## Instruction
Please reproduce, exactly as given, the lines running from the start of the data to the line containing "en las ayudas guberna", inclusive, and omit the pictures.
————
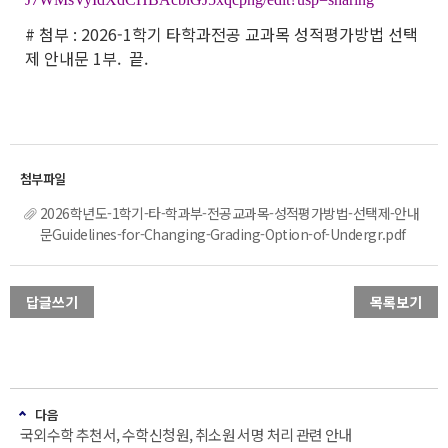
# 첨부 : 2026-1학기 타학과전공 교과목 성적평가방법 선택
제 안내문 1부. 끝.
2026학년도-1학기-타-학과부-전공교과목-성적평가방법-선택제-안내
문Guidelines-for-Changing-Grading-Option-of-Undergr.pdf
답글쓰기
목록보기
다음
국외수학 추천서, 수학신청원, 취소원 서명 처리 관련 안내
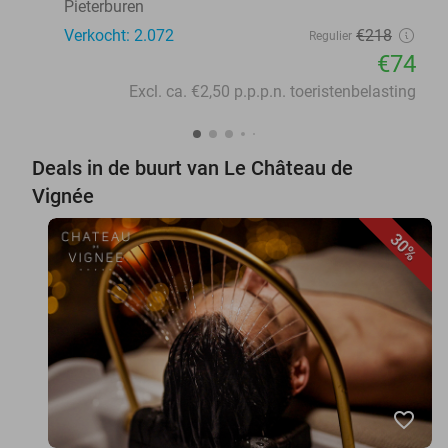
Pieterburen
Verkocht: 2.072
€218
Regulier
€74
Excl. ca. €2,50 p.p.p.n. toeristenbelasting
Deals in de buurt van Le Château de
Vignée
30%
favorite_border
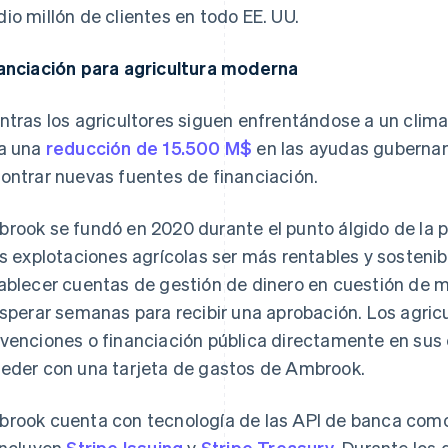
io millón de clientes en todo EE. UU.
anciación para agricultura moderna
ntras los agricultores siguen enfrentándose a un clim
a una
reducción de 15.500 M$
en las ayudas guberna
ontrar nuevas fuentes de financiación.
rook se fundó en 2020 durante el punto álgido de la p
as explotaciones agrícolas ser más rentables y sostenibl
ablecer cuentas de gestión de dinero en cuestión de mi
esperar semanas para recibir una aprobación. Los agric
venciones o financiación pública directamente en sus
eder con una tarjeta de gastos de Ambrook.
rook cuenta con tecnología de las API de banca como s
incluyen
Stripe Issuing
y
Stripe Treasury
. Durante los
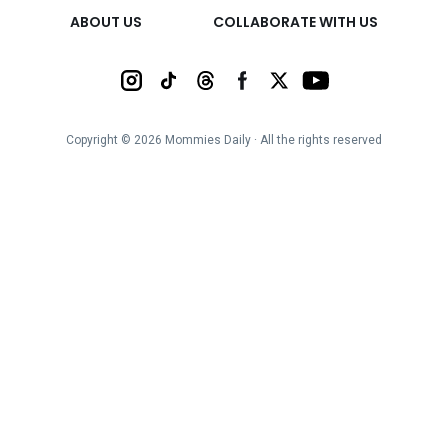
ABOUT US
COLLABORATE WITH US
Copyright ©
2026
Mommies Daily ∙ All the rights reserved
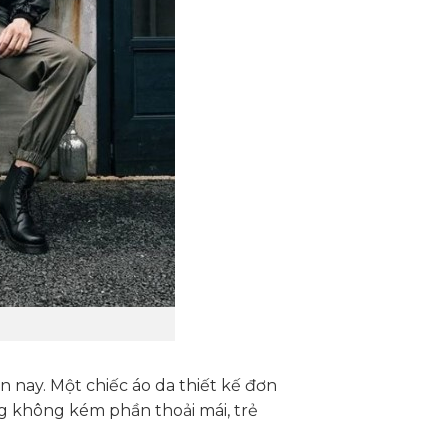
 nay. Một chiếc áo da thiết kế đơn
ng không kém phần thoải mái, trẻ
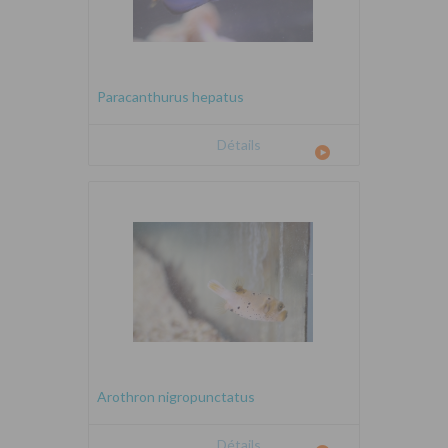
Paracanthurus hepatus
Détails
Arothron nigropunctatus
Détails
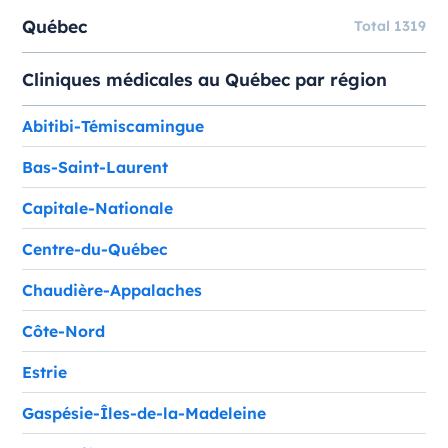
Québec
Total 1319
Cliniques médicales au Québec par région
Abitibi-Témiscamingue
Bas-Saint-Laurent
Capitale-Nationale
Centre-du-Québec
Chaudière-Appalaches
Côte-Nord
Estrie
Gaspésie-Îles-de-la-Madeleine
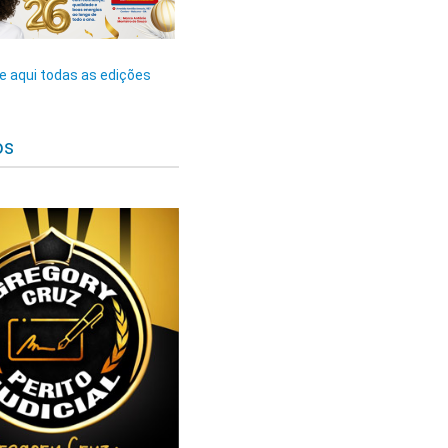
 aqui todas as edições
os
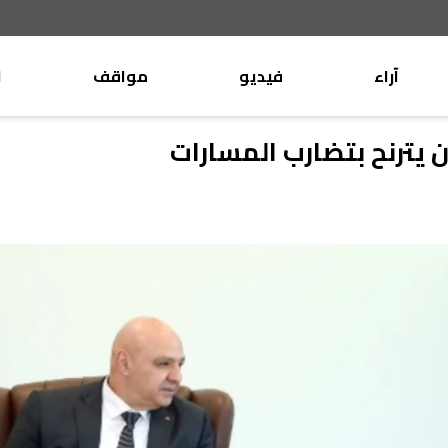
آراء
فيديو
مواقف
ا
موقف
وليد جنبلاط
ن يترنح بتضارب المسارات
الأنباء
تيمور جنبلاط
كتّاب
الأنباء
التقدّمي
منبر
مختارات
صحافة
أجنبية
بريد
القرّاء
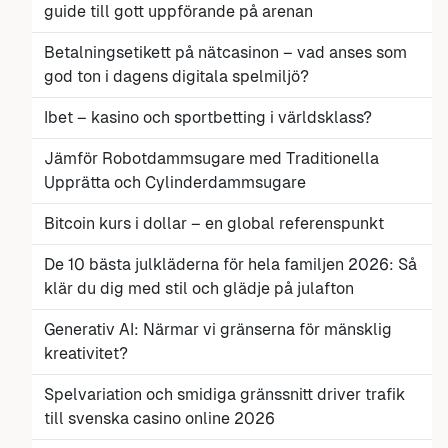
guide till gott uppförande på arenan
Betalningsetikett på nätcasinon – vad anses som
god ton i dagens digitala spelmiljö?
Ibet – kasino och sportbetting i världsklass?
Jämför Robotdammsugare med Traditionella
Upprätta och Cylinderdammsugare
Bitcoin kurs i dollar – en global referenspunkt
De 10 bästa julkläderna för hela familjen 2026: Så
klär du dig med stil och glädje på julafton
Generativ AI: Närmar vi gränserna för mänsklig
kreativitet?
Spelvariation och smidiga gränssnitt driver trafik
till svenska casino online 2026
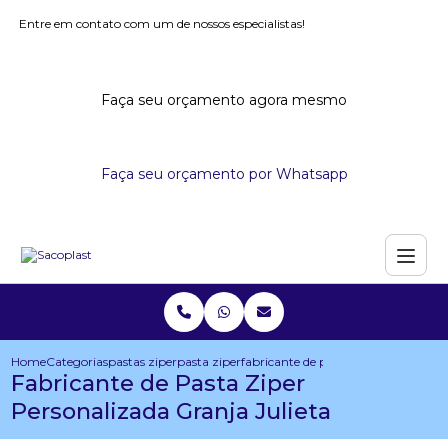
Entre em contato com um de nossos especialistas!
Faça seu orçamento agora mesmo
Faça seu orçamento por Whatsapp
Home
Categorias
pastas ziper
pasta ziper
fabricante de pasta ziper personaliz
Fabricante de Pasta Ziper
Personalizada Granja Julieta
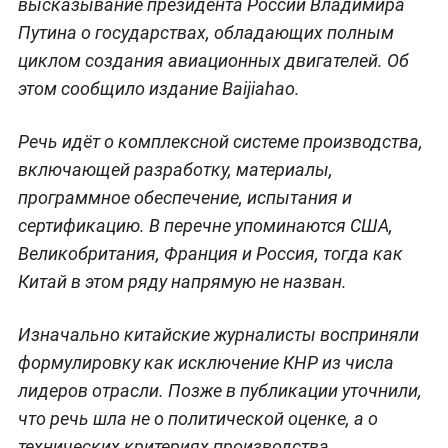
высказывание президента России Владимира
Путина о государствах, обладающих полным
циклом создания авиационных двигателей. Об
этом сообщило издание Baijiahao.
Речь идёт о комплексной системе производства,
включающей разработку, материалы,
программное обеспечение, испытания и
сертификацию. В перечне упоминаются США,
Великобритания, Франция и Россия, тогда как
Китай в этом ряду напрямую не назван.
Изначально китайские журналисты восприняли
формулировку как исключение КНР из числа
лидеров отрасли. Позже в публикации уточнили,
что речь шла не о политической оценке, а о
технических критериях производства.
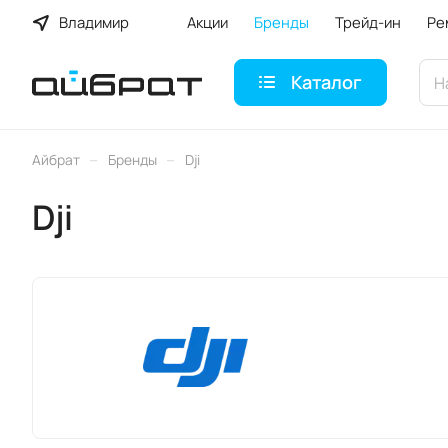
Владимир
Акции
Бренды
Трейд-ин
Ре
Каталог
–
–
Айбрат
Бренды
Dji
Dji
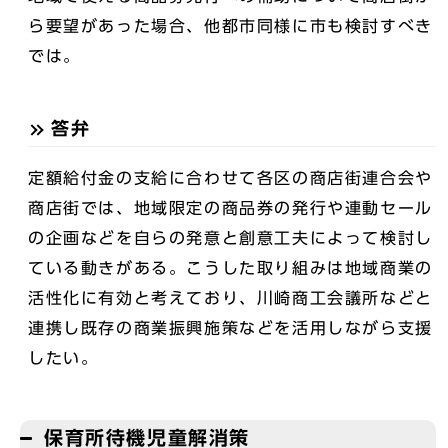
ら要望があった場合、他都市同様に市も検討すべき
では。
答弁
定額給付金の支給に合わせて各区の商店街連合会や
商店街では、地域限定の商品券の発行や連動セール
の企画などを自らの発意と創意工夫によって検討し
ている動きがある。こうした取り組みは地域商業の
活性化に有効と考えており、川崎商工会議所などと
連携し既存の商業振興施策などを活用しながら支援
したい。
保育所待機児童解消策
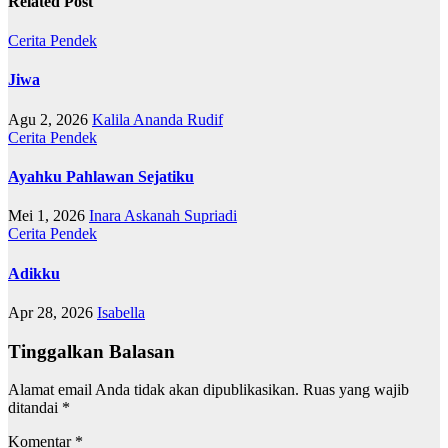
Related Post
Cerita Pendek
Jiwa
Agu 2, 2026
Kalila Ananda Rudif
Cerita Pendek
Ayahku Pahlawan Sejatiku
Mei 1, 2026
Inara Askanah Supriadi
Cerita Pendek
Adikku
Apr 28, 2026
Isabella
Tinggalkan Balasan
Alamat email Anda tidak akan dipublikasikan.
Ruas yang wajib
ditandai
*
Komentar
*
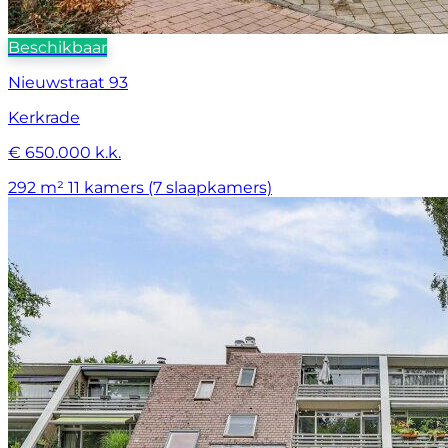
Beschikbaar
Nieuwstraat 93
Kerkrade
€ 650.000 k.k.
292 m²
11 kamers (7 slaapkamers)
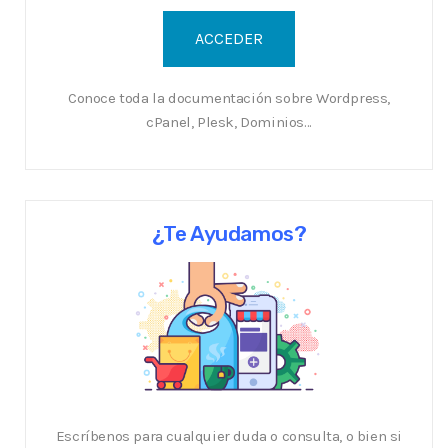
Conoce toda la documentación sobre Wordpress,
cPanel, Plesk, Dominios...
¿Te Ayudamos?
Escríbenos para cualquier duda o consulta, o bien si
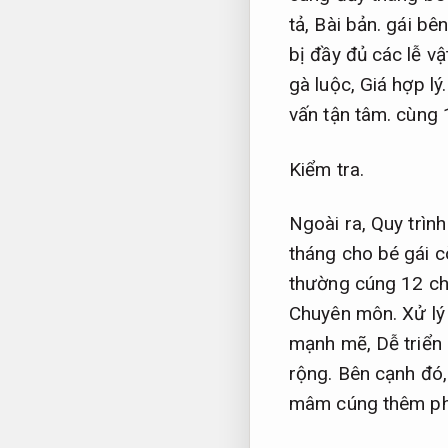
tả,
Bài bản.
gái bên
bị đầy đủ các lễ v
gà luộc,
Giá hợp lý.
vấn tận tâm.
cùng 1
Kiểm tra.
Ngoài ra,
Quy trình
tháng cho bé gái c
thường cúng 12 ch
Chuyên môn.
Xử lý
mạnh mẽ,
Dễ triển 
rộng.
Bên cạnh đó
mâm cúng thêm phầ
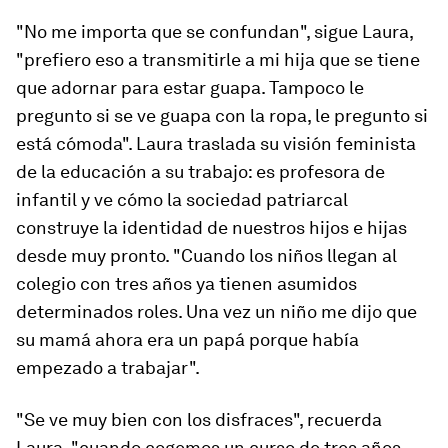
"No me importa que se confundan", sigue Laura,
"prefiero eso a transmitirle a mi hija que se tiene
que adornar para estar guapa. Tampoco le
pregunto si se ve guapa con la ropa, le pregunto si
está cómoda". Laura traslada su visión feminista
de la educación a su trabajo: es profesora de
infantil y ve cómo la sociedad patriarcal
construye la identidad de nuestros hijos e hijas
desde muy pronto. "Cuando los niños llegan al
colegio con tres años ya tienen asumidos
determinados roles. Una vez un niño me dijo que
su mamá ahora era un papá porque había
empezado a trabajar".
"Se ve muy bien con los disfraces", recuerda
Laura, "cuando cogemos un curso de tres años,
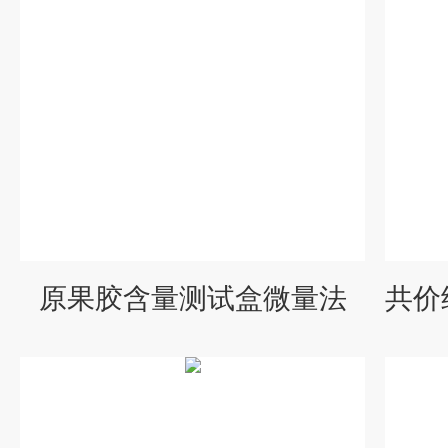
原果胶含量测试盒微量法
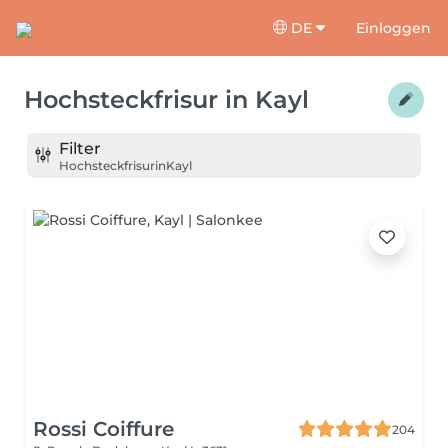
DE
Einloggen
Hochsteckfrisur
in
Kayl
Filter
Hochsteckfrisur
in
Kayl
Rossi Coiffure
204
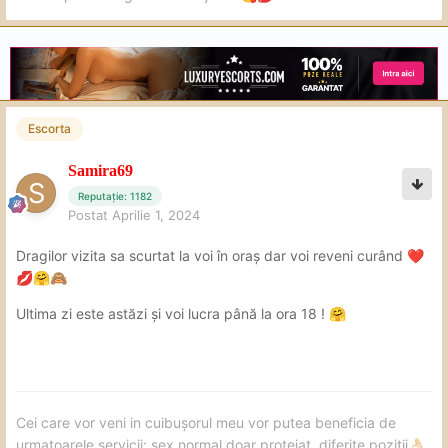
Escorta
Samira69
Reputație: 1182
Postat
Aprilie 1, 2024
Dragilor vizita sa scurtat la voi în oraș dar voi reveni curând
❤️
💋
🤗
🙈
Ultima zi este astăzi și voi lucra până la ora 18 !
🤗
Cei care vor veni in cuibușorul meu vor putea beneficia de
urmatoarele servicii: sex normal doar protejat, diferite pozitii
👌🏻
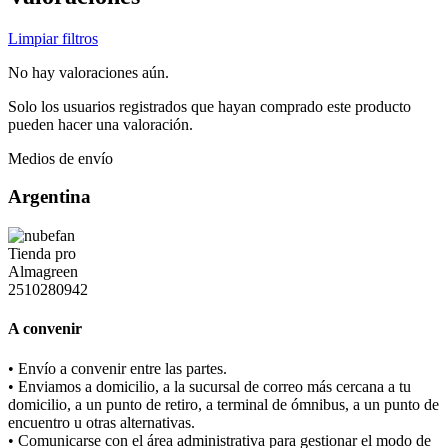
Limpiar filtros
No hay valoraciones aún.
Solo los usuarios registrados que hayan comprado este producto
pueden hacer una valoración.
Medios de envío
Argentina
A convenir
• Envío a convenir entre las partes.
• Enviamos a domicilio, a la sucursal de correo más cercana a tu
domicilio, a un punto de retiro, a terminal de ómnibus, a un punto de
encuentro u otras alternativas.
• Comunicarse con el área administrativa para gestionar el modo de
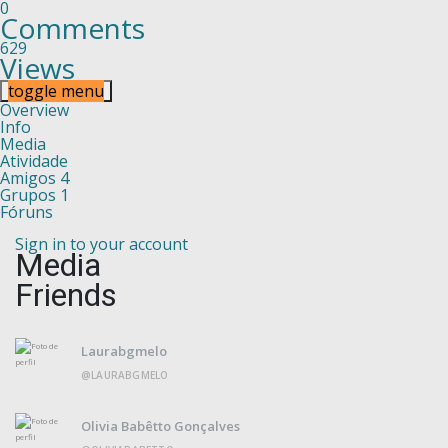
0
Comments
629
Views
toggle menu
Overview
Info
Media
Atividade
Amigos
4
Grupos
1
Fóruns
Sign in to your account
Media
Friends
Laurabgmelo
@LAURABGMELO
Olivia Babêtto Gonçalves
————
## Solved problem
# 첨부 : 2026-1학기 타학과전공 교과목 성적평가방법 선택
제 안내문 1부. 끝.
2026학년도-1학기-타-학과부-전공교과목-성적평가방법-선택제-안내
문Guidelines-for-Changing-Grading-Option-of-Undergr.pdf
답글쓰기
목록보기
다음
국외수학 추천서, 수학신청원, 취소원 서명 처리 관련 안내
Pieterburen
Verkocht: 2.072
€218
Regulier
€74
Excl. ca. €2,50 p.p.p.n. toeristenbelasting
Deals in de buurt van Le Château de
Vignée
30%
favorite_border
io millón de clientes en todo EE. UU.
anciación para agricultura moderna
ntras los agricultores siguen enfrentándose a un clim
a una
reducción de 15.500 M$
en las ayudas guberna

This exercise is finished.